** WRITTEN EXERCISE **
Write the next part of the essay below on the first ninety days of building Simsy AI in public, picking up right after its last sentence.

** SELECTION **
################

This is the last of these essays for a while, and it is the one I was most tempted to write dishonestly.
Every founder knows the "first ninety days" post. It is a victory lap — a list of wins, a few flattering numbers, a grateful nod to the team, and not a single word about anything that went wrong. I understand the temptation completely, because I am writing this at the end of our first ninety days of building Simsy AI in public, and I have a list of things I would much rather not mention. But a retrospective that only lists wins teaches the reader nothing and earns no one's trust — least of all the investors and institutions watching to see whether we are the kind of company that tells the truth when the truth is inconvenient. So this is the real accounting: the wins, yes, but also the misses, because building in public means publishing both, or it means nothing at all.
What we said we'd do
Let me start by holding myself to what we actually said. Ninety days ago we made three public commitments: to launch the full product ladder and the founder cohort; to deepen the conversations that would fund the next stage of the company; and to open our first serious institutional pilots. We said these things in front of everyone, on purpose, so that this paragraph would one day be possible. Here is how each of them actually went.
What we shipped
First, the things that simply got built — because outputs are the easiest part to be honest about, in that they either exist or they do not. We shipped 1,000 credentials across the four tiers of our credential ladder — from AI Certified Founder Potential, through AI Certified Innovator, to AI Certified Entrepreneur, the last of which spans eight builders and enablers tracks — and we ran multiple cohorts of our AI-Native Founder Cohort. We published 12 of these Field Notes essays, each one a permanent asset on our own site rather than rented space on someone else's platform. And we launched the newsletter you are reading, which now reaches more than 60,000 people. None of that is the company succeeding; it is the company showing up — a lower bar, but a real one, and more than a lot of plans survive to clear.

################

** DATASET EXTRACT **

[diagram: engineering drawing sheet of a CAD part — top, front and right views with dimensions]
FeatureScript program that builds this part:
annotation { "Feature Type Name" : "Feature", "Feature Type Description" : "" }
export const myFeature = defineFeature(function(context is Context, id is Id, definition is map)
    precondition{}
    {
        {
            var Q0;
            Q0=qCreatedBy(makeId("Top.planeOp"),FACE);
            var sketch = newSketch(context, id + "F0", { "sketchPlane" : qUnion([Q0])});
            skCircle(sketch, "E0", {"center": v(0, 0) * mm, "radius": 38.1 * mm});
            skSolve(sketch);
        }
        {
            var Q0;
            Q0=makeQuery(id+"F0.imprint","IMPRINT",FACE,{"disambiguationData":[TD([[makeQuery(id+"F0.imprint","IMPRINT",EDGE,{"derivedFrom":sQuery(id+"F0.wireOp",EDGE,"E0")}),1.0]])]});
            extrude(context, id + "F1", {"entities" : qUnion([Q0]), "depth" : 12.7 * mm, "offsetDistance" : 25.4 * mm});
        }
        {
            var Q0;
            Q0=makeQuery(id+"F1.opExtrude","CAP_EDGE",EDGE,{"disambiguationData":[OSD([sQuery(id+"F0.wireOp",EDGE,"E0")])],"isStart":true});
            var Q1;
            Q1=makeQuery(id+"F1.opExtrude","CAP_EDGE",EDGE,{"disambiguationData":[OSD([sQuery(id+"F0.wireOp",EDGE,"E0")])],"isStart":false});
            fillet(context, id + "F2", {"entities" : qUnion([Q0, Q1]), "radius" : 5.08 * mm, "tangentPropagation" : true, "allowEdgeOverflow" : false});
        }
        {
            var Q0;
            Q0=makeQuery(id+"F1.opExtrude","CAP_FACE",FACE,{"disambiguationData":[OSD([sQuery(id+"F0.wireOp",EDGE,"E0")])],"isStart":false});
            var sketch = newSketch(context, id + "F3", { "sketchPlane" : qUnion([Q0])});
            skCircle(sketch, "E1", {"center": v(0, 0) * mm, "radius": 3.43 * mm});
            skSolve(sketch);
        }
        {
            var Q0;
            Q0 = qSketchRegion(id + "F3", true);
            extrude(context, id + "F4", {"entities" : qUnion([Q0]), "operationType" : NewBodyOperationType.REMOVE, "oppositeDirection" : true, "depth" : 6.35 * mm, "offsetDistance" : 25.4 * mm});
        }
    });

################

** RESULT OF THIS TASK **
What worked
Now the part that went better than I expected. The inbound from institutions outpaced anything we had planned for — serious interest across all five of our ecosystem verticals: education, industry innovation, the startup ecosystem, government and policy, and development and impact. One of those institutional conversations moved faster in days than I thought possible in weeks or months. And on the founder side, applications to the AI-Native Founder Cohort exceeded the cap and forced us into a real acceptance process — which is the good kind of problem to have. The clearest single signal was the raw demand: more than 24 institutional conversations opened, and over 150 qualified applications for a cohort with far fewer seats. I am wary of reading too much into ninety days of data, but that one I will allow myself to be quietly pleased about.
What didn't work — and what we got wrong
And now the part the victory-lap version leaves out. The honest bottleneck this quarter was me. Almost every institutional conversation we opened ran through the founder, which is flattering for exactly as long as it takes you to realise it is also the ceiling. We had built a pipeline that could not move faster than 2–3 people's calendars — and the cost of that is not abstract. Conversations that deserved momentum sat waiting on me, and a few cooled while they waited. I am not going to dress these up. We got the shape of our own sales motion wrong — we let the founder + 2 others be the entire revenue function — and the cost of being wrong was a slower month than it needed to be, and the quiet knowledge that the company cannot scale on one + 2 people's relationships. That is precisely why the next hire we are making is the one that takes selling off my desk. I am telling you this not as performative humility, but because the next person deciding whether to trust us — to enrol, to invest, to sign a pilot — deserves to know that when something does not work here, we say so, in public, with our name on it.
What surprised us
There was also something I did not see coming, and the surprises are usually where the real learning hides. I built this company picturing the independent founder — the person sitting on an idea for two years. The audience that leaned in hardest, though, was institutional: the universities, free zones, and ministries who saw the operating system and immediately asked how it could run inside their own walls. I am still working out what that means for where we point next, but the pull is unmistakable, and it is not where I was looking. That is the honest state of things at ninety days: some of the most important data is the data you do not yet know how to read.
What we're keeping: the number stays public
Here is the part that matters most for everything that comes after. We are going to keep publishing this. The production rate — how many ventures actually launch per thousand people who enter the top of our system — we will keep showing, every month, whether or not it flatters us. This retrospective will run every quarter, with the same four questions: what we shipped, what worked, what did not, and what we got wrong. Not because transparency is a nice word to list on a careers page, but because it is the only thing that makes the rest of it mean anything. A claim you make once is marketing. A number you publish every month, in public, that anyone can watch move, is something much closer to evidence — and we would far rather be judged on the second.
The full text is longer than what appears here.